Sayın yargıç, şu elimde gördüğünüz kolye var ya , bu kolye.... Neyse konumuza dönelim, huzurumuzu ve evimizin kapısını ayaklar altına aldığınız bu kolyeyi,adalete teslim ederek dedektifin özgürlüğünü sizden talep ediyorum. Arz ederim...Haa birde şu kira meselesi vardı, biraz önce kira borcumuzu faiziyle ev sahibinin hesabına yaptırmış bulunmaktayım, nerede o lanet olası ev sahibi, ona da iki çift laf edeyim. Yok mu burada...neyse onu görürseniz söylerseniz...
 Yargıç olup biteni şişkinliğini alsın diye kürsünün altına zulaladığı sodayı yudumlayarak izledi,  Jürinin tatmin olmuş bakışlarını da yakaladığında yeniden adaletin sesi olmaya ve duruşmayı bir an önce bitirip odasındaki sıcak künefeyi soğumadan yemek istiyordu.
- Yaz kızım,  sanığın yancısının ifadesi sonucu,  aranılan kolyenin bulunması ve adaletin sıcak kollarına teslim edilmesi dolayısıyla dedektif Pit üzerinde ki ağır baskı ve tehdit dolu sözlerin düşürülmesine ve bununla da yetinmeyen adaletin ödenen kira borcu makbuzunun jüri huzurunda sergilenmesi sebebiyle ve misafirhanelerimizde boş yer olmamasına binaen dedektifin salı verilmesine,  bunun yanında bir yıl boyunca gözetim altında dedektiflik yapmasına, jürinin de buna hayır demeyeceğini umarak karar veriyorum..

  KARAR VERiLDiKTEN SONRA...( yargıç yazıcı)

 -Yazdın mı Aysun eksiksiz..
 -Tamamdır Tahsin... Eee nereye götüreceksin beni bugün.
 -Ellerine sağlık canım, umarım seni çok yormadım. Çıkışta günün yorgunu atabileceğimiz güzel bir yer biliyorum. Sen hazırlan otoparktan seni alırım..


 MAHKEME SALONU, KORİDORUN SOLUNDAKİ SON KAPI -WC- ( Dedektif - Sebastiyan)

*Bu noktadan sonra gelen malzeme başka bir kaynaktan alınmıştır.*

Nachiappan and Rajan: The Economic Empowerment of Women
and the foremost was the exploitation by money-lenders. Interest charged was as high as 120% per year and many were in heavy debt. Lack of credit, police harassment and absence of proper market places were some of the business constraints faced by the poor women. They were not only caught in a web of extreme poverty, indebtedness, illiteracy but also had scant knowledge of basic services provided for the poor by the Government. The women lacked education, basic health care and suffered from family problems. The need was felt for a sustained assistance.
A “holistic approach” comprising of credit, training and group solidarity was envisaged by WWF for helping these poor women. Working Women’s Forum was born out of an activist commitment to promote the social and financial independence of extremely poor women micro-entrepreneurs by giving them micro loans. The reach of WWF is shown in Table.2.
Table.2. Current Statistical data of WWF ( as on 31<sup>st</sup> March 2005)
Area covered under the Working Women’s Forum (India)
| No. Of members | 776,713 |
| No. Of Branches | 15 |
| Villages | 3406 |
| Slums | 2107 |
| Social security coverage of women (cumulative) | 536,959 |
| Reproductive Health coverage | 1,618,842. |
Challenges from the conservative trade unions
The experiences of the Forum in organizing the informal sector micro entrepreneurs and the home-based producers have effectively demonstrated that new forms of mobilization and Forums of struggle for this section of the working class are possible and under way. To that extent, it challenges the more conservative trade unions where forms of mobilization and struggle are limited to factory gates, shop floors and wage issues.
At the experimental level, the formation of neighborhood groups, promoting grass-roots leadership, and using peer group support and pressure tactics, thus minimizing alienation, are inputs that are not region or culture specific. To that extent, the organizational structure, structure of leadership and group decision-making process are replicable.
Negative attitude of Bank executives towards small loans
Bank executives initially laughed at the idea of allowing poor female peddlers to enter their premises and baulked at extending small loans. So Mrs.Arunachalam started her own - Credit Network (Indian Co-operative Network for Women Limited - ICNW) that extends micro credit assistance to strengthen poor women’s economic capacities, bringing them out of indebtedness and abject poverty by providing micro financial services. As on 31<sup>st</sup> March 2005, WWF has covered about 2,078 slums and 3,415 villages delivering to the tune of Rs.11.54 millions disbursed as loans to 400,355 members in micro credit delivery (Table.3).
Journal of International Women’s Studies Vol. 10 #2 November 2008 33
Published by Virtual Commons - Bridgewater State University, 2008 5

 -Eee anlat sebastiyan, kolyeyi ve kira parasını nasıl hallettin...ufff sabahtan beri tutmaktan bir hal oldum...hadi sen anlat
- Efendim buradan çıkışta eve gittim
 - kapımız sebastiyan...
- Kapıyı takmışlar efendim sorun yok onda rahat olun...
- Ohhhhh ! Rahatladım şimdi, dünya varmış...bir daha bu kadar tutmayacağım sebastiyan...eee devam et
 - Sizin odaya bir girdim birde ne göreyim, artur sizin yatağınızda hıçkıra hıçkıra ağlıyor. ?
- lanet olsun sana artur, o benim yatağımdı seni lanet olası pislik yumağı...sebastiyan eve gidince ilk iş o yatağın üzerine gaz dok ve yak..eee
- Bir süre sonra kusmaya başladı...
- Neeeee ! Aman tanrım, sebastiyan arturu da yak.
- Asıl bomba geliyor efendim sıkı durun...
 - Artur daha ne yapabilir ki !
 - Kolye artur'un midesinden çıktı efendim, hayatınızı artur kurtardı diyebiliriz...
 -Seni şanslı pislik...neyse şimdilik yakma onu sebastiyan. Parayı nereden buldun peki...
 -Asuman hanımın konağına gittim. Sizin durumunuzu anlattım hemen gerekli parayı verdi. Bu arada size bir güzel haberim daha var, konağa gitmişken kezbanı da kendime istedim, sağ olsun asuman hanım kırmadı verdi....yakında düğünümüz var...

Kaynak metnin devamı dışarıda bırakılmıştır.